A robot geologist on Mars

Assuming no major problems develop, engineers plan to spend about 90 days checking out the rover’s complex instruments and systems.

During the first month, they also plan to deploy and test a small 4.5-pound, $80 million helicopter named Ingenuity that will attempt the first powered flight in the thin air of Mars, a “Wright brothers’ moment” on another world.

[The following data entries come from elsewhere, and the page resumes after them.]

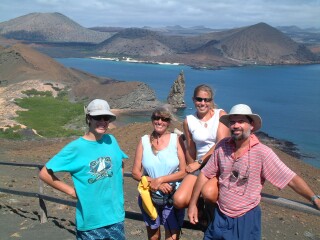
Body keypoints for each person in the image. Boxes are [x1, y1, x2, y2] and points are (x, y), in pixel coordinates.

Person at [187, 104, 320, 240]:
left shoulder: (262, 153)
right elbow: (205, 174)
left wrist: (314, 198)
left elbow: (290, 179)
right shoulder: (222, 146)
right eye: (232, 122)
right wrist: (193, 205)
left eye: (241, 121)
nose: (235, 125)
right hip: (220, 215)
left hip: (245, 218)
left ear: (251, 125)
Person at [39, 99, 128, 240]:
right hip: (91, 221)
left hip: (116, 216)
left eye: (107, 118)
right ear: (88, 119)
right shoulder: (76, 148)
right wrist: (72, 192)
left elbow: (120, 161)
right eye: (98, 117)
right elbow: (44, 173)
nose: (103, 121)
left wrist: (118, 180)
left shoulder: (111, 140)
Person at [131, 106, 187, 240]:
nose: (160, 121)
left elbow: (184, 171)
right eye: (156, 118)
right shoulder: (144, 140)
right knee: (153, 237)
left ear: (169, 122)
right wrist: (154, 183)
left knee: (172, 237)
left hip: (171, 196)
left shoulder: (177, 140)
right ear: (152, 120)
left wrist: (161, 180)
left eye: (164, 119)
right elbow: (135, 172)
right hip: (149, 196)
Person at [173, 84, 229, 209]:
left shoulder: (221, 115)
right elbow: (191, 148)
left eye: (206, 100)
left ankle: (209, 219)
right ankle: (198, 204)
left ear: (211, 101)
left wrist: (199, 162)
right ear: (193, 100)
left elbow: (220, 143)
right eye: (199, 99)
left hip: (218, 163)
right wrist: (190, 167)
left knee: (209, 194)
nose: (202, 103)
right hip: (199, 165)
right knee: (179, 200)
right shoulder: (189, 121)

Another experiment will test the feasibility of extracting oxygen from the Martian atmosphere, technology that could someday help future astronauts produce their own air and rocket fuel.

But the primary goal of the mission is to look for signs of past biological activity.

Equipped with a robot arm, a core-sampling drill and a suite of sophisticated cameras, rock-vaporizing lasers and other instruments, Perseverance will study lakebed deposits, venture across the delta and eventually make its away up to the ancient lake’s shoreline, collecting promising samples along the way.

Selected rocks and soil will be placed in a complex internal carousel mechanism that will autonomously photograph, analyze and load them in lipstick-size airtight tubes. The rover will then deposit, or cache, the sealed samples on the surface of Mars to await pickup.

NASA and the European Space Agency plan to send another rover to Jezero later this decade to collect the samples, load them into a small rocket and blast them into Mars orbit where yet another spacecraft will snag them for the return flight to Earth.